# Work instruction
Quote every line of text in all the records below word for word, leaving the pictures out of your answer.

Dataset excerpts

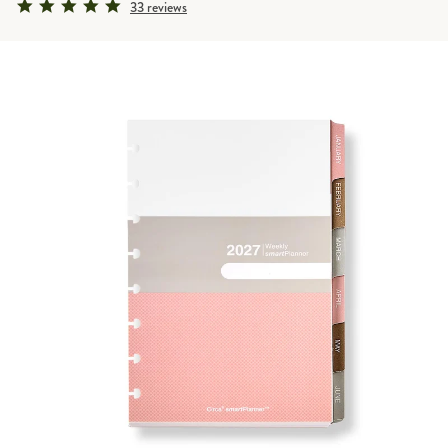
4.9 star rating
33 reviews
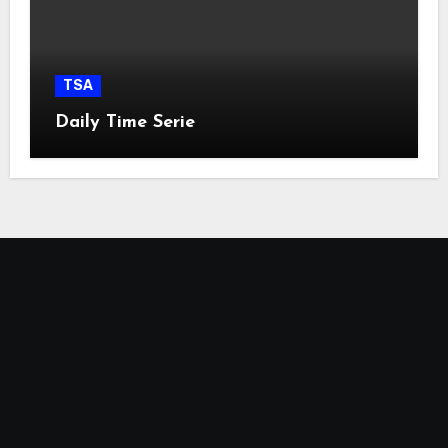
TSA
Daily Time Serie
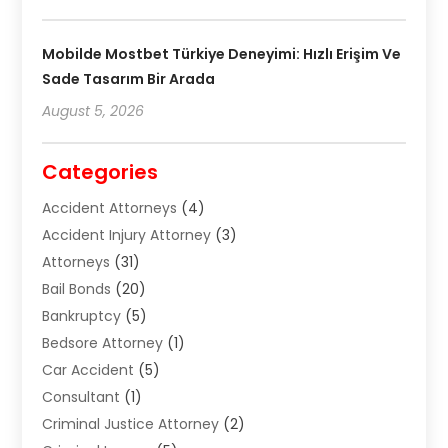
Mobilde Mostbet Türkiye Deneyimi: Hızlı Erişim Ve
Sade Tasarım Bir Arada
August 5, 2026
Categories
Accident Attorneys
(4)
Accident Injury Attorney
(3)
Attorneys
(31)
Bail Bonds
(20)
Bankruptcy
(5)
Bedsore Attorney
(1)
Car Accident
(5)
Consultant
(1)
Criminal Justice Attorney
(2)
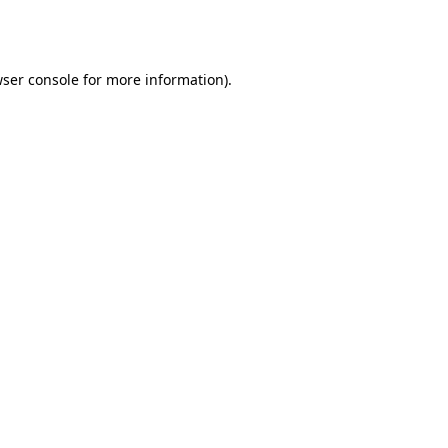
ser console
for more information).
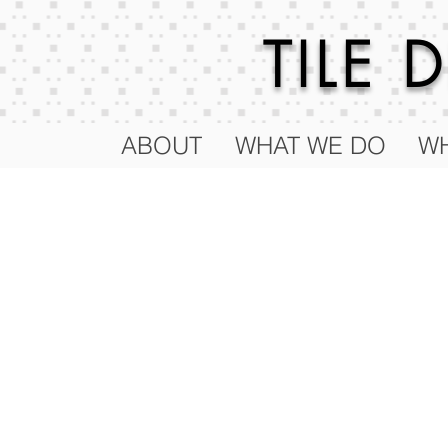
TILE
ABOUT
WHAT WE DO
WH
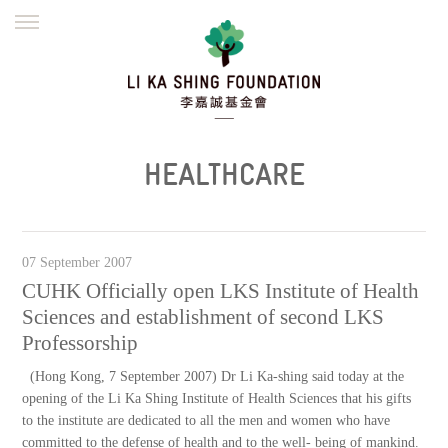
ENGLISH
繁體
简体
HOME
FOUNDER
MISSION
INITIATIVES
NEWS
DEFRAUDERS ALERT
HEALTHCARE
WORK WITH US
07 September 2007
CUHK Officially open LKS Institute of Health
Sciences and establishment of second LKS
Professorship
(Hong Kong, 7 September 2007) Dr Li Ka-shing said today at the
opening of the Li Ka Shing Institute of Health Sciences that his gifts
to the institute are dedicated to all the men and women who have
committed to the defense of health and to the well- being of mankind.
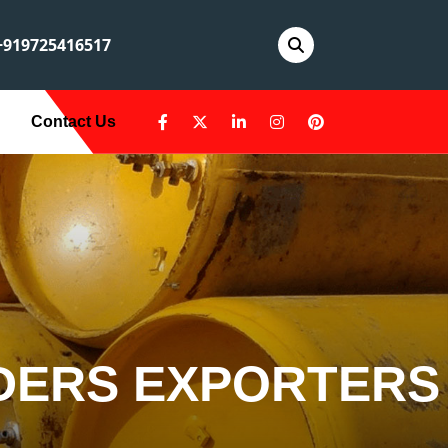
919725416517
Contact Us
DERS EXPORTERS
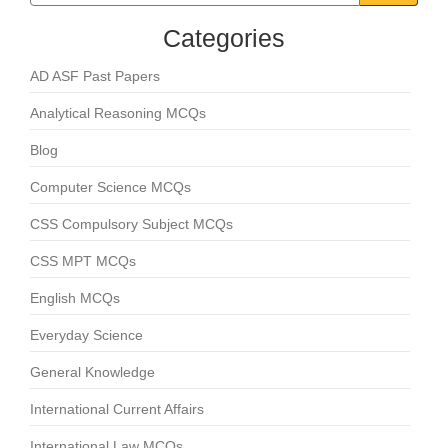
Categories
AD ASF Past Papers
Analytical Reasoning MCQs
Blog
Computer Science MCQs
CSS Compulsory Subject MCQs
CSS MPT MCQs
English MCQs
Everyday Science
General Knowledge
International Current Affairs
International Law MCQs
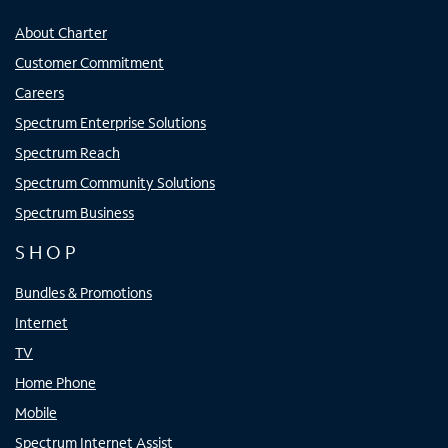
About Charter
Customer Commitment
Careers
Spectrum Enterprise Solutions
Spectrum Reach
Spectrum Community Solutions
Spectrum Business
SHOP
Bundles & Promotions
Internet
TV
Home Phone
Mobile
Spectrum Internet Assist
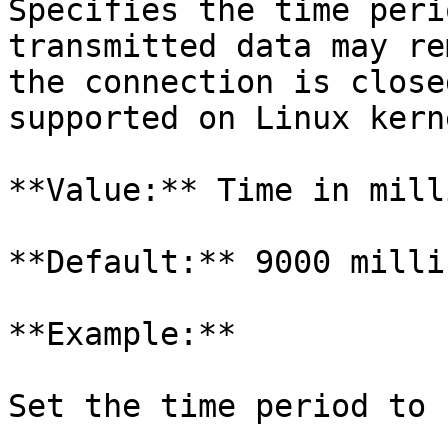
Specifies the time peri
transmitted data may re
the connection is close
supported on Linux kern
**Value:** Time in mill
**Default:** 9000 milli
**Example:**

Set the time period to 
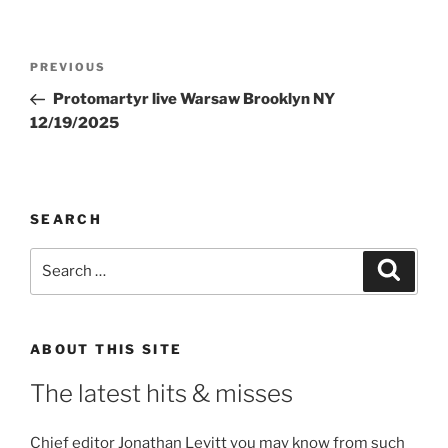
Post
Previous
PREVIOUS
navigation
Post
Protomartyr live Warsaw Brooklyn NY
12/19/2025
SEARCH
Search
Search
for:
ABOUT THIS SITE
The latest hits & misses
Chief editor Jonathan Levitt you may know from such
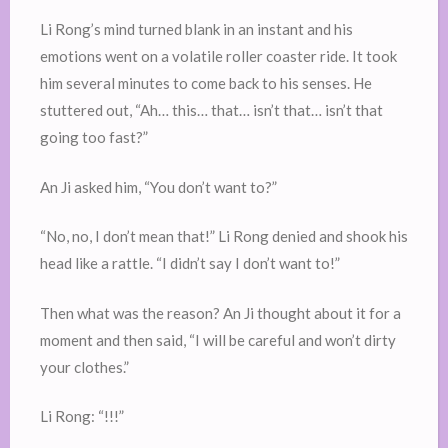
Li Rong’s mind turned blank in an instant and his
emotions went on a volatile roller coaster ride. It took
him several minutes to come back to his senses. He
stuttered out, “Ah… this… that… isn’t that… isn’t that
going too fast?”
An Ji asked him, “You don’t want to?”
“No, no, I don’t mean that!” Li Rong denied and shook his
head like a rattle. “I didn’t say I don’t want to!”
Then what was the reason? An Ji thought about it for a
moment and then said, “I will be careful and won’t dirty
your clothes.”
Li Rong: “!!!”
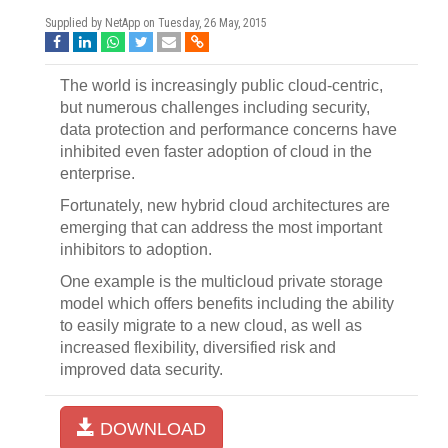
Supplied by NetApp on
Tuesday, 26 May, 2015
The world is increasingly public cloud-centric,
but numerous challenges including security,
data protection and performance concerns have
inhibited even faster adoption of cloud in the
enterprise.
Fortunately, new hybrid cloud architectures are
emerging that can address the most important
inhibitors to adoption.
One example is the multicloud private storage
model which offers benefits including the ability
to easily migrate to a new cloud, as well as
increased flexibility, diversified risk and
improved data security.
DOWNLOAD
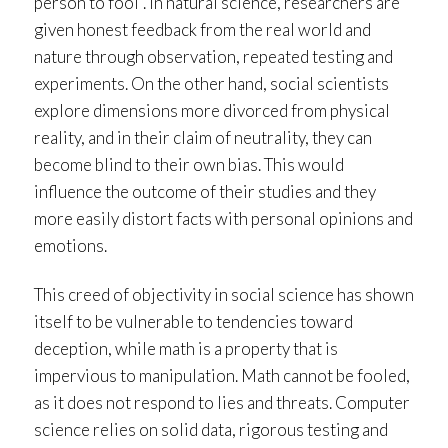
person to fool”. In natural science, researchers are
given honest feedback from the real world and
nature through observation, repeated testing and
experiments. On the other hand, social scientists
explore dimensions more divorced from physical
reality, and in their claim of neutrality, they can
become blind to their own bias. This would
influence the outcome of their studies and they
more easily distort facts with personal opinions and
emotions.
This creed of objectivity in social science has shown
itself to be vulnerable to tendencies toward
deception, while math is a property that is
impervious to manipulation. Math cannot be fooled,
as it does not respond to lies and threats. Computer
science relies on solid data, rigorous testing and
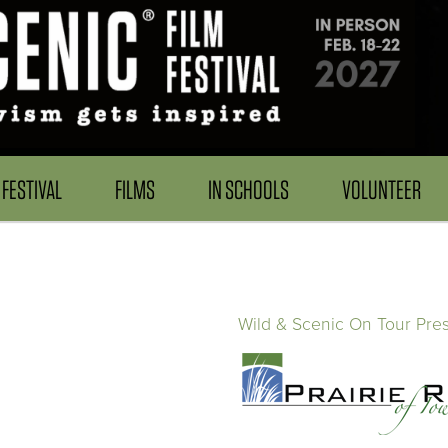
FESTIVAL
FILMS
IN SCHOOLS
VOLUNTEER
Wild & Scenic On Tour Pre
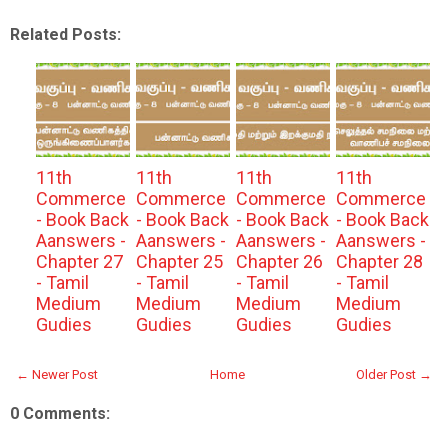
Related Posts:
11th
11th
11th
11th
Commerce
Commerce
Commerce
Commerce
- Book Back
- Book Back
- Book Back
- Book Back
Aanswers -
Aanswers -
Aanswers -
Aanswers -
Chapter 27
Chapter 25
Chapter 26
Chapter 28
- Tamil
- Tamil
- Tamil
- Tamil
Medium
Medium
Medium
Medium
Gudies
Gudies
Gudies
Gudies
← Newer Post
Home
Older Post →
0 Comments:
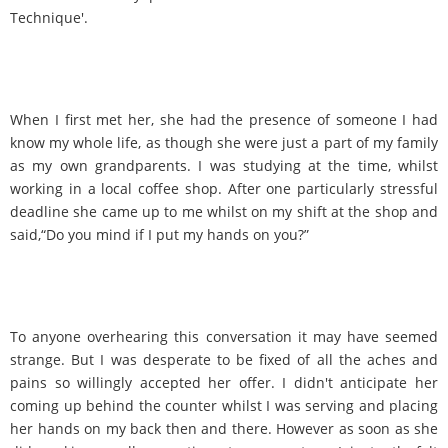
Technique'.
When I first met her, she had the presence of someone I had
know my whole life, as though she were just a part of my family
as my own grandparents. I was studying at the time, whilst
working in a local coffee shop. After one particularly stressful
deadline she came up to me whilst on my shift at the shop and
said,“Do you mind if I put my hands on you?”
To anyone overhearing this conversation it may have seemed
strange. But I was desperate to be fixed of all the aches and
pains so willingly accepted her offer. I didn't anticipate her
coming up behind the counter whilst I was serving and placing
her hands on my back then and there. However as soon as she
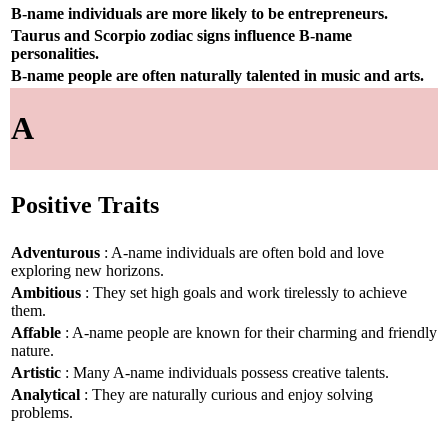
B-name individuals are more likely to be entrepreneurs.
Taurus and Scorpio zodiac signs influence B-name
personalities.
B-name people are often naturally talented in music and arts.
A
Positive Traits
Adventurous
: A-name individuals are often bold and love
exploring new horizons.
Ambitious
: They set high goals and work tirelessly to achieve
them.
Affable
: A-name people are known for their charming and friendly
nature.
Artistic
: Many A-name individuals possess creative talents.
Analytical
: They are naturally curious and enjoy solving
problems.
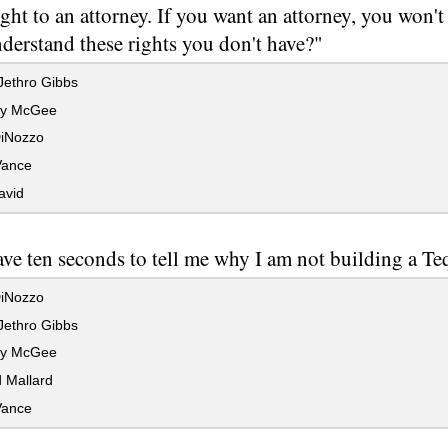
ight to an attorney. If you want an attorney, you won'
derstand these rights you don't have?"
Jethro Gibbs
hy McGee
iNozzo
Vance
avid
ve ten seconds to tell me why I am not building a Te
iNozzo
Jethro Gibbs
hy McGee
 Mallard
Vance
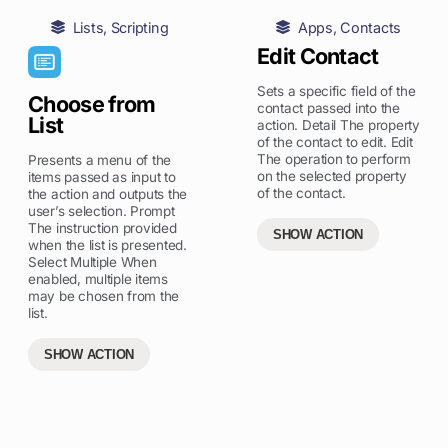
Lists
,
Scripting
Apps
,
Contacts
Edit Contact
Sets a specific field of the
Choose from
contact passed into the
List
action. Detail The property
of the contact to edit. Edit
The operation to perform
Presents a menu of the
on the selected property
items passed as input to
of the contact.
the action and outputs the
user’s selection. Prompt
The instruction provided
SHOW ACTION
when the list is presented.
Select Multiple When
enabled, multiple items
may be chosen from the
list.
SHOW ACTION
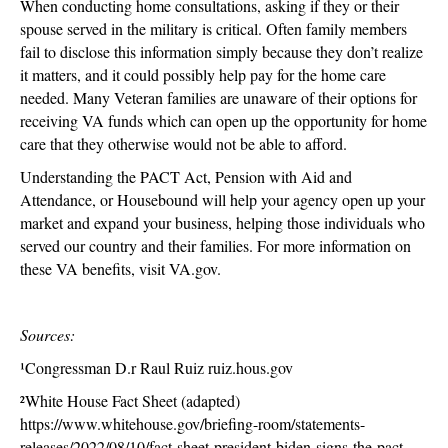
When conducting home consultations, asking if they or their
spouse served in the military is critical. Often family members
fail to disclose this information simply because they don’t realize
it matters, and it could possibly help pay for the home care
needed. Many Veteran families are unaware of their options for
receiving VA funds which can open up the opportunity for home
care that they otherwise would not be able to afford.
Understanding the PACT Act, Pension with Aid and
Attendance, or Housebound will help your agency open up your
market and expand your business, helping those individuals who
served our country and their families. For more information on
these VA benefits, visit VA.gov.
Sources:
¹Congressman D.r Raul Ruiz ruiz.hous.gov
²White House Fact Sheet (adapted)
https://www.whitehouse.gov/briefing-room/statements-
releases/2022/08/10/fact-sheet-president-biden-signs-the-pact-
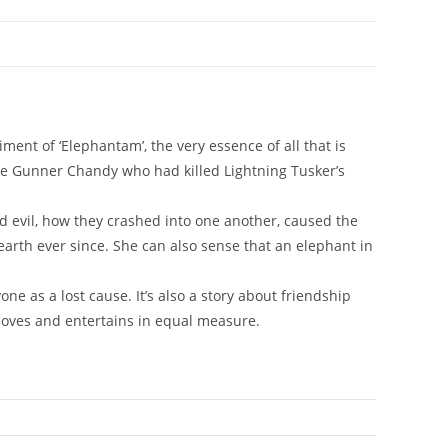
ment of ‘Elephantam’, the very essence of all that is
ike Gunner Chandy who had killed Lightning Tusker’s
evil, how they crashed into one another, caused the
arth ever since. She can also sense that an elephant in
one as a lost cause. It’s also a story about friendship
oves and entertains in equal measure.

# Written response
4.9 star rating
33 reviews
TSA
Daily Time Serie
Mobilde Mostbet Türkiye Deneyimi: Hızlı Erişim Ve
Sade Tasarım Bir Arada
August 5, 2026
Categories
Accident Attorneys
(4)
Accident Injury Attorney
(3)
Attorneys
(31)
Bail Bonds
(20)
Bankruptcy
(5)
Bedsore Attorney
(1)
Car Accident
(5)
Consultant
(1)
Criminal Justice Attorney
(2)
ser console
for more information).
TILE
ABOUT
WHAT WE DO
WH
ENGLISH
繁體
简体
HOME
FOUNDER
MISSION
INITIATIVES
NEWS
DEFRAUDERS ALERT
HEALTHCARE
WORK WITH US
07 September 2007
CUHK Officially open LKS Institute of Health
Sciences and establishment of second LKS
Professorship
(Hong Kong, 7 September 2007) Dr Li Ka-shing said today at the
opening of the Li Ka Shing Institute of Health Sciences that his gifts
to the institute are dedicated to all the men and women who have
committed to the defense of health and to the well- being of mankind.
919725416517
Contact Us
DERS EXPORTERS
Categories
AD ASF Past Papers
Analytical Reasoning MCQs
Blog
Computer Science MCQs
CSS Compulsory Subject MCQs
CSS MPT MCQs
English MCQs
Everyday Science
General Knowledge
International Current Affairs
International Law MCQs
About Charter
Customer Commitment
Careers
Spectrum Enterprise Solutions
Spectrum Reach
Spectrum Community Solutions
Spectrum Business
SHOP
Bundles & Promotions
Internet
TV
Home Phone
Mobile
Spectrum Internet Assist
Specifies the time peri
transmitted data may re
the connection is close
supported on Linux kern
**Value:** Time in mill
**Default:** 9000 milli
**Example:**

Set the time period to 
Post
Previous
PREVIOUS
navigation
Post
Protomartyr live Warsaw Brooklyn NY
12/19/2025
SEARCH
Search
Search
for:
ABOUT THIS SITE
The latest hits & misses
Chief editor Jonathan Levitt you may know from such
Li Rong’s mind turned blank in an instant and his
emotions went on a volatile roller coaster ride. It took
him several minutes to come back to his senses. He
stuttered out, “Ah… this… that… isn’t that… isn’t that
going too fast?”
An Ji asked him, “You don’t want to?”
“No, no, I don’t mean that!” Li Rong denied and shook his
head like a rattle. “I didn’t say I don’t want to!”
Then what was the reason? An Ji thought about it for a
moment and then said, “I will be careful and won’t dirty
your clothes.”
Li Rong: “!!!”
Supplied by NetApp on
Tuesday, 26 May, 2015
The world is increasingly public cloud-centric,
but numerous challenges including security,
data protection and performance concerns have
inhibited even faster adoption of cloud in the
enterprise.
Fortunately, new hybrid cloud architectures are
emerging that can address the most important
inhibitors to adoption.
One example is the multicloud private storage
model which offers benefits including the ability
to easily migrate to a new cloud, as well as
increased flexibility, diversified risk and
improved data security.
DOWNLOAD
person to fool”. In natural science, researchers are
given honest feedback from the real world and
nature through observation, repeated testing and
experiments. On the other hand, social scientists
explore dimensions more divorced from physical
reality, and in their claim of neutrality, they can
become blind to their own bias. This would
influence the outcome of their studies and they
more easily distort facts with personal opinions and
emotions.
This creed of objectivity in social science has shown
itself to be vulnerable to tendencies toward
deception, while math is a property that is
impervious to manipulation. Math cannot be fooled,
as it does not respond to lies and threats. Computer
science relies on solid data, rigorous testing and
FESTIVAL
FILMS
IN SCHOOLS
VOLUNTEER
Wild & Scenic On Tour Pre
Related Posts:
11th
11th
11th
11th
Commerce
Commerce
Commerce
Commerce
- Book Back
- Book Back
- Book Back
- Book Back
Aanswers -
Aanswers -
Aanswers -
Aanswers -
Chapter 27
Chapter 25
Chapter 26
Chapter 28
- Tamil
- Tamil
- Tamil
- Tamil
Medium
Medium
Medium
Medium
Gudies
Gudies
Gudies
Gudies
← Newer Post
Home
Older Post →
0 Comments:
Technique'.
When I first met her, she had the presence of someone I had
know my whole life, as though she were just a part of my family
as my own grandparents. I was studying at the time, whilst
working in a local coffee shop. After one particularly stressful
deadline she came up to me whilst on my shift at the shop and
said,“Do you mind if I put my hands on you?”
To anyone overhearing this conversation it may have seemed
strange. But I was desperate to be fixed of all the aches and
pains so willingly accepted her offer. I didn't anticipate her
coming up behind the counter whilst I was serving and placing
her hands on my back then and there. However as soon as she
B-name individuals are more likely to be entrepreneurs.
Taurus and Scorpio zodiac signs influence B-name
personalities.
B-name people are often naturally talented in music and arts.
A
Positive Traits
Adventurous
: A-name individuals are often bold and love
exploring new horizons.
Ambitious
: They set high goals and work tirelessly to achieve
them.
Affable
: A-name people are known for their charming and friendly
nature.
Artistic
: Many A-name individuals possess creative talents.
Analytical
: They are naturally curious and enjoy solving
problems.
ight to an attorney. If you want an attorney, you won'
derstand these rights you don't have?"
Jethro Gibbs
hy McGee
iNozzo
Vance
avid
ve ten seconds to tell me why I am not building a Te
iNozzo
Jethro Gibbs
hy McGee
 Mallard
Vance
Lists
,
Scripting
Apps
,
Contacts
Edit Contact
Sets a specific field of the
Choose from
contact passed into the
List
action. Detail The property
of the contact to edit. Edit
The operation to perform
Presents a menu of the
on the selected property
items passed as input to
of the contact.
the action and outputs the
user’s selection. Prompt
The instruction provided
SHOW ACTION
when the list is presented.
Select Multiple When
enabled, multiple items
may be chosen from the
list.
SHOW ACTION
When conducting home consultations, asking if they or their
spouse served in the military is critical. Often family members
fail to disclose this information simply because they don’t realize
it matters, and it could possibly help pay for the home care
needed. Many Veteran families are unaware of their options for
receiving VA funds which can open up the opportunity for home
care that they otherwise would not be able to afford.
Understanding the PACT Act, Pension with Aid and
Attendance, or Housebound will help your agency open up your
market and expand your business, helping those individuals who
served our country and their families. For more information on
these VA benefits, visit VA.gov.
Sources:
¹Congressman D.r Raul Ruiz ruiz.hous.gov
²White House Fact Sheet (adapted)
https://www.whitehouse.gov/briefing-room/statements-
releases/2022/08/10/fact-sheet-president-biden-signs-the-pact-
ment of ‘Elephantam’, the very essence of all that is
ike Gunner Chandy who had killed Lightning Tusker’s
evil, how they crashed into one another, caused the
arth ever since. She can also sense that an elephant in
one as a lost cause. It’s also a story about friendship
oves and entertains in equal measure.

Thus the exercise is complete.